(Records from a collection)

*****

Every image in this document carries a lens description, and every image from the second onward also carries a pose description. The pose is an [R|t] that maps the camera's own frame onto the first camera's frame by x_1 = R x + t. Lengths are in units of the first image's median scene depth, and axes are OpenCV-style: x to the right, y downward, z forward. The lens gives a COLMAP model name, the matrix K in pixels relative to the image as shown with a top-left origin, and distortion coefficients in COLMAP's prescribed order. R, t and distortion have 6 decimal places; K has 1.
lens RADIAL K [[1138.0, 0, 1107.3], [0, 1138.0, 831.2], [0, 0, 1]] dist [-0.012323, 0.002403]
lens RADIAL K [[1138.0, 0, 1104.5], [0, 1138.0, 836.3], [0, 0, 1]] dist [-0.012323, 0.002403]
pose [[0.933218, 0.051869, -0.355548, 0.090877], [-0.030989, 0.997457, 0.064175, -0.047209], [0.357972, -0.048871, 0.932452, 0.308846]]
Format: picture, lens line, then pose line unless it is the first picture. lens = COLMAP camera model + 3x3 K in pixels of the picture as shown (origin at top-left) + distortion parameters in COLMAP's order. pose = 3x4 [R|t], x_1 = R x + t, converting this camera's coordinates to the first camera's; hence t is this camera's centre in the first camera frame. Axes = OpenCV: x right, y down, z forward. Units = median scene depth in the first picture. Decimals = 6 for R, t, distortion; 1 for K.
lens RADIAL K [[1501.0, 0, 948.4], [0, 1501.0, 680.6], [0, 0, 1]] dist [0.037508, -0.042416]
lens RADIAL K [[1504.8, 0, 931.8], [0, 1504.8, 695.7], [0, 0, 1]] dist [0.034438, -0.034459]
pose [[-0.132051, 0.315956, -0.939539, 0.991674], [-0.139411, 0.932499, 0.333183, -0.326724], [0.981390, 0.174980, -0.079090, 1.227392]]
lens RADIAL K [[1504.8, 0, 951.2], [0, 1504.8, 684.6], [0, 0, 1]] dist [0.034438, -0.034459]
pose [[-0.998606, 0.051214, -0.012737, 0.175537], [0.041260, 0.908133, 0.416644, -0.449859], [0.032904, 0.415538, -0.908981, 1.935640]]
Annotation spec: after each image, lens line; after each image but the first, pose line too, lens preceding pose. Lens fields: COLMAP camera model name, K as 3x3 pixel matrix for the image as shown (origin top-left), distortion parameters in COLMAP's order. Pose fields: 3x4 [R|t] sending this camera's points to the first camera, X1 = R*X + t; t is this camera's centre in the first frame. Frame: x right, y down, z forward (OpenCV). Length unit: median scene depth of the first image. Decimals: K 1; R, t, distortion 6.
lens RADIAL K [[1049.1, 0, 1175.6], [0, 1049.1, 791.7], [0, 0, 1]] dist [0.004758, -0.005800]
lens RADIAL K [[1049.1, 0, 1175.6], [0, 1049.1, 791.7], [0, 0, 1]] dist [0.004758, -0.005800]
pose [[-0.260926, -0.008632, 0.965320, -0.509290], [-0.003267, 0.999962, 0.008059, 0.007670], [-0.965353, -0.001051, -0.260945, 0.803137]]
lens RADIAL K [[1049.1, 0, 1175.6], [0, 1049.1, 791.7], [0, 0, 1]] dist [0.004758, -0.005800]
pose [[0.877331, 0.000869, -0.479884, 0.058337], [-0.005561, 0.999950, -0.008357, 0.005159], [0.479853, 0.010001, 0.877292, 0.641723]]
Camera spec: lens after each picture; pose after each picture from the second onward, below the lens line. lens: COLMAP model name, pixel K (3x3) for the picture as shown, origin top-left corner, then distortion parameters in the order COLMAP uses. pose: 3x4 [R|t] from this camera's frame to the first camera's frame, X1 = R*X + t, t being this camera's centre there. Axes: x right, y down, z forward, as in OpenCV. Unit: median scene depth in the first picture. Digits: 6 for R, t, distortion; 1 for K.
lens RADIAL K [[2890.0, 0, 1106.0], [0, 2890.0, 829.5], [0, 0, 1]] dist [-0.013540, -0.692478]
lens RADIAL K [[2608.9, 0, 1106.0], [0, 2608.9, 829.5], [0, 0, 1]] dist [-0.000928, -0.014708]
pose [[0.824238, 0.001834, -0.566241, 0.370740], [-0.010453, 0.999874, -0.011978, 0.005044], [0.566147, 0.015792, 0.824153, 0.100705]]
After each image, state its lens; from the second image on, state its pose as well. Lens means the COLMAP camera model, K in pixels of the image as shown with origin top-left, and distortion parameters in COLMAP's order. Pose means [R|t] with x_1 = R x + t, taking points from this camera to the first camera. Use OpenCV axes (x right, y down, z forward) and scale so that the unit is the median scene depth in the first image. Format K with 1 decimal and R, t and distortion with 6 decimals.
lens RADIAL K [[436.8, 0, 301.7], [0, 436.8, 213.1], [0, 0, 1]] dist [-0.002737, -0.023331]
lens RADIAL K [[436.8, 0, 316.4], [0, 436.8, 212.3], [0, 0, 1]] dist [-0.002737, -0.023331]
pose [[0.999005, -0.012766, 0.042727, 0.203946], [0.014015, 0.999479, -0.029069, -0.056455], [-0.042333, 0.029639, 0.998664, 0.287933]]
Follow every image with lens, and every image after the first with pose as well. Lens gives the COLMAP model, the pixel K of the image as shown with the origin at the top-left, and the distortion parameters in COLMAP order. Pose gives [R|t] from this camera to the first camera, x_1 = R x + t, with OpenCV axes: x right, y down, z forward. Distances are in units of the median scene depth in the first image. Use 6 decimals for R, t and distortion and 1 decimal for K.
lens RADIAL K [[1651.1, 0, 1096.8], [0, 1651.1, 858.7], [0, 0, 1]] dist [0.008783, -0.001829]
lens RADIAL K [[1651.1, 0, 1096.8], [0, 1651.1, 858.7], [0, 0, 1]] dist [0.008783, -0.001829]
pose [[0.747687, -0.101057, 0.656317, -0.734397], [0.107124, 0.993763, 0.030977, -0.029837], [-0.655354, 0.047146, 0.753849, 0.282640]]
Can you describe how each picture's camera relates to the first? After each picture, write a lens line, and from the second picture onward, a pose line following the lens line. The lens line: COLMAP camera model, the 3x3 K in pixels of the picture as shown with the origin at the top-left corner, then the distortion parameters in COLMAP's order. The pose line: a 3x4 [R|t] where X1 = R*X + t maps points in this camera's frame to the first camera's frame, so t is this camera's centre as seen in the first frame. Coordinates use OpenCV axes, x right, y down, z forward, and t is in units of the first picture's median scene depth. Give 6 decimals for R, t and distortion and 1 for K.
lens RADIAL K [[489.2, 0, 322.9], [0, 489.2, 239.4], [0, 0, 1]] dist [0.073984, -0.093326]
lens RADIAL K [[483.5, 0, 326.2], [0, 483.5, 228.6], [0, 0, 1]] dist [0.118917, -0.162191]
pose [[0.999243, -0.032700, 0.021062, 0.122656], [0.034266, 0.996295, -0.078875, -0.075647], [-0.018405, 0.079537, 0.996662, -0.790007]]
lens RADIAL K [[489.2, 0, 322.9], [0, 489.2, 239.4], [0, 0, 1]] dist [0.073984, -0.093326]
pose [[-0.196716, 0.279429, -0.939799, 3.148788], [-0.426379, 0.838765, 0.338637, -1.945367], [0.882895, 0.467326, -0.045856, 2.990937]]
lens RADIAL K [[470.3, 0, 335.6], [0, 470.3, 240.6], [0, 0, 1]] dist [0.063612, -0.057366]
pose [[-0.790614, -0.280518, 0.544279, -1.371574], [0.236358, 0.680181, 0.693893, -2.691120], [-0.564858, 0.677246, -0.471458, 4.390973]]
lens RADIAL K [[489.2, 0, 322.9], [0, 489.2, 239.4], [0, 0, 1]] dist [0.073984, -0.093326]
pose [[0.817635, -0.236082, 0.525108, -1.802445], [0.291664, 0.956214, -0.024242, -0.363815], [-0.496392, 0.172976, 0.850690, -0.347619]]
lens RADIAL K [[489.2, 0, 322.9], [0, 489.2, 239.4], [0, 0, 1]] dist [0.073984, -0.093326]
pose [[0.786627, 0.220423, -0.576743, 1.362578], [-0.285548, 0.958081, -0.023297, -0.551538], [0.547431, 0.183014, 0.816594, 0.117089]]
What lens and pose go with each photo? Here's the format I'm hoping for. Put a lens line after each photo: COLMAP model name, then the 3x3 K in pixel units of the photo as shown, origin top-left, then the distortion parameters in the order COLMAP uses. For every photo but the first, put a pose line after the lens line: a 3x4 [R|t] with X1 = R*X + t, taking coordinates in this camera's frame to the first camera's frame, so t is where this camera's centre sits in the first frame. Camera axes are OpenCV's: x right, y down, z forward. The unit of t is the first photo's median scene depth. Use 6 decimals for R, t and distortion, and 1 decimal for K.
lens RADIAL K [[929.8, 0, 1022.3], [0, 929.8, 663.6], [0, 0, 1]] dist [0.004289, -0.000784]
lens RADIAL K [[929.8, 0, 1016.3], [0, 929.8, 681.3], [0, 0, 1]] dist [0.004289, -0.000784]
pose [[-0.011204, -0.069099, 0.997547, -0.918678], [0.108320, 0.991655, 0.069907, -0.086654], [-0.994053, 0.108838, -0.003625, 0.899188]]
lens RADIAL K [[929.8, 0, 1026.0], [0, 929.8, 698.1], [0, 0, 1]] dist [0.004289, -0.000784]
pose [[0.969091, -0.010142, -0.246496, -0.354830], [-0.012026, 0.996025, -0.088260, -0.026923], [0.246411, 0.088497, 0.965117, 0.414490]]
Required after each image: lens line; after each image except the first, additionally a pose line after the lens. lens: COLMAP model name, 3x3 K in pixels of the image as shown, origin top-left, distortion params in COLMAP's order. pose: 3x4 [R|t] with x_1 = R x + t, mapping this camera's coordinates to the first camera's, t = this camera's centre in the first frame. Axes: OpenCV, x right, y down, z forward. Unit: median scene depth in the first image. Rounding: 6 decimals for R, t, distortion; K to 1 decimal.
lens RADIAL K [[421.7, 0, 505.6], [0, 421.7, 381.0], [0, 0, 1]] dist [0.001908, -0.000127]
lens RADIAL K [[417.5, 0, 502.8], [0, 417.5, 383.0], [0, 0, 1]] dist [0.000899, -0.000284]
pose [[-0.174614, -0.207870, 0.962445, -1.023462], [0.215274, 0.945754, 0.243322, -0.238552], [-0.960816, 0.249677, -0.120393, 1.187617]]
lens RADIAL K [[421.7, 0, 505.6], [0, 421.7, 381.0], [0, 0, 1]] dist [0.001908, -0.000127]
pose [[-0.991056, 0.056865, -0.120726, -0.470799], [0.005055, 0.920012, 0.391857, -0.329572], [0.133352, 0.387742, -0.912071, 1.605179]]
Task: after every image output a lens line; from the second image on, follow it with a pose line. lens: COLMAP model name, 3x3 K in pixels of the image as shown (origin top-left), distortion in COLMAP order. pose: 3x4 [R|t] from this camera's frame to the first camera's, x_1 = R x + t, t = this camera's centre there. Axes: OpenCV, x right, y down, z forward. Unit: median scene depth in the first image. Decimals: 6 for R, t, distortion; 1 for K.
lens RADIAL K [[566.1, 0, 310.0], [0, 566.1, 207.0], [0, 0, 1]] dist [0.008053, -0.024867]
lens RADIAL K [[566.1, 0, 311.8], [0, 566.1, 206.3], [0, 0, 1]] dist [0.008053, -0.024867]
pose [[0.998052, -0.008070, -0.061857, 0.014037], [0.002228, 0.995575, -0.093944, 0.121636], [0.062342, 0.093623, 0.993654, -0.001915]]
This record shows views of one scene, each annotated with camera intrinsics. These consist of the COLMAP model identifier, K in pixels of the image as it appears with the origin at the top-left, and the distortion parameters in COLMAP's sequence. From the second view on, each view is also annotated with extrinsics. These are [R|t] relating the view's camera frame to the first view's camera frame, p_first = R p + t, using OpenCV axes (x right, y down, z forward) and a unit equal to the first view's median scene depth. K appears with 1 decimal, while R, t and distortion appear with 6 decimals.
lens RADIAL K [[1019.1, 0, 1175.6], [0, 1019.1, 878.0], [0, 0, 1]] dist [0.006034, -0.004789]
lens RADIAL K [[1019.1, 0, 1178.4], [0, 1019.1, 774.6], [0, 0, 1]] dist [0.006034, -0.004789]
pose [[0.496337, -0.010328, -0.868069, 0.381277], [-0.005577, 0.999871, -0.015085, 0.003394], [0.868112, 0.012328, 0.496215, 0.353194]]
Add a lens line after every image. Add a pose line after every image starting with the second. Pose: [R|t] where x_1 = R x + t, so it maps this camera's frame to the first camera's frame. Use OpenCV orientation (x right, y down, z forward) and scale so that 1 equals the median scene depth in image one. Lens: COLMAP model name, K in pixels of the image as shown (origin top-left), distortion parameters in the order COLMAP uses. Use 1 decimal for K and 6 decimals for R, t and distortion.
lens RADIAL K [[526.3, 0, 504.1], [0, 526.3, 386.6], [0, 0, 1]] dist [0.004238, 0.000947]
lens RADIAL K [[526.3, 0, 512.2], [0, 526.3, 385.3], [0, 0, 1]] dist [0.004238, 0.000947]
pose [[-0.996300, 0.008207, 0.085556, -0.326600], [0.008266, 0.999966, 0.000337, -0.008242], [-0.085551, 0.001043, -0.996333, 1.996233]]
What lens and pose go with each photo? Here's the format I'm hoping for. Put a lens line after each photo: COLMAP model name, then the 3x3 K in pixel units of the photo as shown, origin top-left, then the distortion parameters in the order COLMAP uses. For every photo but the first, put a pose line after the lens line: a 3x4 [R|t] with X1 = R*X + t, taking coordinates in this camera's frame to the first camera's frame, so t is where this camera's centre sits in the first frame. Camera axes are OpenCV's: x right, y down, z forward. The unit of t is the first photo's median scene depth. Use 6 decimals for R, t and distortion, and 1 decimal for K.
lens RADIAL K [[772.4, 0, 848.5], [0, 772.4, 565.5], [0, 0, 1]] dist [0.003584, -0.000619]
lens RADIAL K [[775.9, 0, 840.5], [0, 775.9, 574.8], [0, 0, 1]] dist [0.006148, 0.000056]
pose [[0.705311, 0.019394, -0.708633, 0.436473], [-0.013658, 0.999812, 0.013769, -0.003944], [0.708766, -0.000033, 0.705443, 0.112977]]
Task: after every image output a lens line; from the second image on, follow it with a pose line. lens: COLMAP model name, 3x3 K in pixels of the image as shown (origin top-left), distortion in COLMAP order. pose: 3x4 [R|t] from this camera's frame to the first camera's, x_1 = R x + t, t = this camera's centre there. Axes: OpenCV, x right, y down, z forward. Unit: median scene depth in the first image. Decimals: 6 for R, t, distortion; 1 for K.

*****

## Directions for this task
Transcribe nothing except the lines from the one with "Add a lens line" through the end of the data above, each exactly as it appears.

## Problem solution
Add a lens line after every image. Add a pose line after every image starting with the second. Pose: [R|t] where x_1 = R x + t, so it maps this camera's frame to the first camera's frame. Use OpenCV orientation (x right, y down, z forward) and scale so that 1 equals the median scene depth in image one. Lens: COLMAP model name, K in pixels of the image as shown (origin top-left), distortion parameters in the order COLMAP uses. Use 1 decimal for K and 6 decimals for R, t and distortion.
lens RADIAL K [[526.3, 0, 504.1], [0, 526.3, 386.6], [0, 0, 1]] dist [0.004238, 0.000947]
lens RADIAL K [[526.3, 0, 512.2], [0, 526.3, 385.3], [0, 0, 1]] dist [0.004238, 0.000947]
pose [[-0.996300, 0.008207, 0.085556, -0.326600], [0.008266, 0.999966, 0.000337, -0.008242], [-0.085551, 0.001043, -0.996333, 1.996233]]
What lens and pose go with each photo? Here's the format I'm hoping for. Put a lens line after each photo: COLMAP model name, then the 3x3 K in pixel units of the photo as shown, origin top-left, then the distortion parameters in the order COLMAP uses. For every photo but the first, put a pose line after the lens line: a 3x4 [R|t] with X1 = R*X + t, taking coordinates in this camera's frame to the first camera's frame, so t is where this camera's centre sits in the first frame. Camera axes are OpenCV's: x right, y down, z forward. The unit of t is the first photo's median scene depth. Use 6 decimals for R, t and distortion, and 1 decimal for K.
lens RADIAL K [[772.4, 0, 848.5], [0, 772.4, 565.5], [0, 0, 1]] dist [0.003584, -0.000619]
lens RADIAL K [[775.9, 0, 840.5], [0, 775.9, 574.8], [0, 0, 1]] dist [0.006148, 0.000056]
pose [[0.705311, 0.019394, -0.708633, 0.436473], [-0.013658, 0.999812, 0.013769, -0.003944], [0.708766, -0.000033, 0.705443, 0.112977]]
Task: after every image output a lens line; from the second image on, follow it with a pose line. lens: COLMAP model name, 3x3 K in pixels of the image as shown (origin top-left), distortion in COLMAP order. pose: 3x4 [R|t] from this camera's frame to the first camera's, x_1 = R x + t, t = this camera's centre there. Axes: OpenCV, x right, y down, z forward. Unit: median scene depth in the first image. Decimals: 6 for R, t, distortion; 1 for K.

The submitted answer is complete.